[[ Material for the task, beginning ]]

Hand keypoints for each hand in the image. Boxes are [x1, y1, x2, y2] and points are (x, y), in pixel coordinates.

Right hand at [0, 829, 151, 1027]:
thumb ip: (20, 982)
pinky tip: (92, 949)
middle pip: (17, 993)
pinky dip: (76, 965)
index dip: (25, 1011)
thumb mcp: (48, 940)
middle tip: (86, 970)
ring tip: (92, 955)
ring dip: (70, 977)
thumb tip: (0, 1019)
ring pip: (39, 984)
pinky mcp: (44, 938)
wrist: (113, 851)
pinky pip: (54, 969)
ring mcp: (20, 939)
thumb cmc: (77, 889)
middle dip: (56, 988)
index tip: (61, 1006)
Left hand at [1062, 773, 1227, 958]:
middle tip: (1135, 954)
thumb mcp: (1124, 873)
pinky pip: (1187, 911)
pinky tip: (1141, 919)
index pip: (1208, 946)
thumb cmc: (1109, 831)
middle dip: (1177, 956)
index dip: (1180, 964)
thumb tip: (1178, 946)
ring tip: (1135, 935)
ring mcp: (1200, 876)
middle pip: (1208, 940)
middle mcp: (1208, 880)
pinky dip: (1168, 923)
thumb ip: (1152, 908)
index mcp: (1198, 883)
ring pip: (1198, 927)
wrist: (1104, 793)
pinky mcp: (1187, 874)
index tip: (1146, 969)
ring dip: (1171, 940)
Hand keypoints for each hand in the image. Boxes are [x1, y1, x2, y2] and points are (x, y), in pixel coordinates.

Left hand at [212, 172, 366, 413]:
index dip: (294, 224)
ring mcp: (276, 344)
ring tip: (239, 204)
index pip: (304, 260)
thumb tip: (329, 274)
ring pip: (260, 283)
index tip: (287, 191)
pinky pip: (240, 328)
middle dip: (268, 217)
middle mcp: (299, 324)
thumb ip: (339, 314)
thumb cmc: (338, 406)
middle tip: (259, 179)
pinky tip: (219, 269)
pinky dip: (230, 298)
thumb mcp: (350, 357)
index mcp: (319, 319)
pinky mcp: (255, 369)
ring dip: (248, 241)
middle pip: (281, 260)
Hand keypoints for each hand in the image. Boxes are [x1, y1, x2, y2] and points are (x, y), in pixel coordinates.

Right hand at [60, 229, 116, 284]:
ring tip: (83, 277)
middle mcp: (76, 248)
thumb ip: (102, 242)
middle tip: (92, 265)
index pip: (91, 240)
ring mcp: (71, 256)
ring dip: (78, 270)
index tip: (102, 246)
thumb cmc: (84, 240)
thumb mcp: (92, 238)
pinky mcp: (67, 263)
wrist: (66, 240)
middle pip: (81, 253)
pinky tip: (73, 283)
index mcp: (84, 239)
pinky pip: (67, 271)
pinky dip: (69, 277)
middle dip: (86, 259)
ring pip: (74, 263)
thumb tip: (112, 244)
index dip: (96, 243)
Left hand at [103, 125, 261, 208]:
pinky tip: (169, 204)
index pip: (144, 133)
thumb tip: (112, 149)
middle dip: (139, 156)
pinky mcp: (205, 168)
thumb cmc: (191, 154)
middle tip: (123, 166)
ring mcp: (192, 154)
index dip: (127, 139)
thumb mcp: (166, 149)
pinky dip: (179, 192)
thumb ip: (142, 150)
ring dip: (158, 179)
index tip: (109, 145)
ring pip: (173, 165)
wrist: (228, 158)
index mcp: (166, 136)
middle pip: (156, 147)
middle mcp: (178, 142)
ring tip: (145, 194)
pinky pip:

[[ Material for the task, end ]]

What's needed is a word-for-word restatement of all the entries.

* **Written answer**:
Hand keypoints for each hand in the image. Boxes are [x1, y1, x2, y2] and points are (x, y), in pixel coordinates.

Right hand at [0, 829, 151, 1027]:
thumb ip: (20, 982)
pinky tip: (92, 949)
middle pip: (17, 993)
pinky dip: (76, 965)
index dip: (25, 1011)
thumb mcp: (48, 940)
middle tip: (86, 970)
ring tip: (92, 955)
ring dip: (70, 977)
thumb tip: (0, 1019)
ring pip: (39, 984)
pinky mcp: (44, 938)
wrist: (113, 851)
pinky pip: (54, 969)
ring mcp: (20, 939)
thumb cmc: (77, 889)
middle dip: (56, 988)
index tip: (61, 1006)
Left hand at [1062, 773, 1227, 958]:
middle tip: (1135, 954)
thumb mcp: (1124, 873)
pinky pip: (1187, 911)
pinky tip: (1141, 919)
index pip: (1208, 946)
thumb cmc: (1109, 831)
middle dip: (1177, 956)
index dip: (1180, 964)
thumb tip: (1178, 946)
ring tip: (1135, 935)
ring mcp: (1200, 876)
middle pip: (1208, 940)
middle mcp: (1208, 880)
pinky dip: (1168, 923)
thumb ip: (1152, 908)
index mcp: (1198, 883)
ring pip: (1198, 927)
wrist: (1104, 793)
pinky mcp: (1187, 874)
index tip: (1146, 969)
ring dip: (1171, 940)
Hand keypoints for each hand in the image. Boxes are [x1, y1, x2, y2] and points are (x, y), in pixel coordinates.

Left hand at [212, 172, 366, 413]:
index dip: (294, 224)
ring mcp: (276, 344)
ring tip: (239, 204)
index pip: (304, 260)
thumb tip: (329, 274)
ring pip: (260, 283)
index tip: (287, 191)
pinky pip: (240, 328)
middle dip: (268, 217)
middle mcp: (299, 324)
thumb ip: (339, 314)
thumb cmc: (338, 406)
middle tip: (259, 179)
pinky tip: (219, 269)
pinky dip: (230, 298)
thumb mcp: (350, 357)
index mcp: (319, 319)
pinky mcp: (255, 369)
ring dip: (248, 241)
middle pip: (281, 260)
Hand keypoints for each hand in the image. Boxes are [x1, y1, x2, y2] and points are (x, y), in pixel coordinates.

Right hand at [60, 229, 116, 284]:
ring tip: (83, 277)
middle mcp: (76, 248)
thumb ip: (102, 242)
middle tip: (92, 265)
index pip: (91, 240)
ring mcp: (71, 256)
ring dip: (78, 270)
index tip: (102, 246)
thumb cmc: (84, 240)
thumb mcp: (92, 238)
pinky mcp: (67, 263)
wrist: (66, 240)
middle pip: (81, 253)
pinky tip: (73, 283)
index mcp: (84, 239)
pinky pip: (67, 271)
pinky dip: (69, 277)
middle dip: (86, 259)
ring pip: (74, 263)
thumb tip: (112, 244)
index dip: (96, 243)
Left hand at [103, 125, 261, 208]:
pinky tip: (169, 204)
index pip: (144, 133)
thumb tip: (112, 149)
middle dip: (139, 156)
pinky mcp: (205, 168)
thumb cmc: (191, 154)
middle tip: (123, 166)
ring mcp: (192, 154)
index dip: (127, 139)
thumb mcp: (166, 149)
pinky dip: (179, 192)
thumb ip: (142, 150)
ring dip: (158, 179)
index tip: (109, 145)
ring pip: (173, 165)
wrist: (228, 158)
index mcp: (166, 136)
middle pip: (156, 147)
middle mcp: (178, 142)
ring tip: (145, 194)
pinky pip:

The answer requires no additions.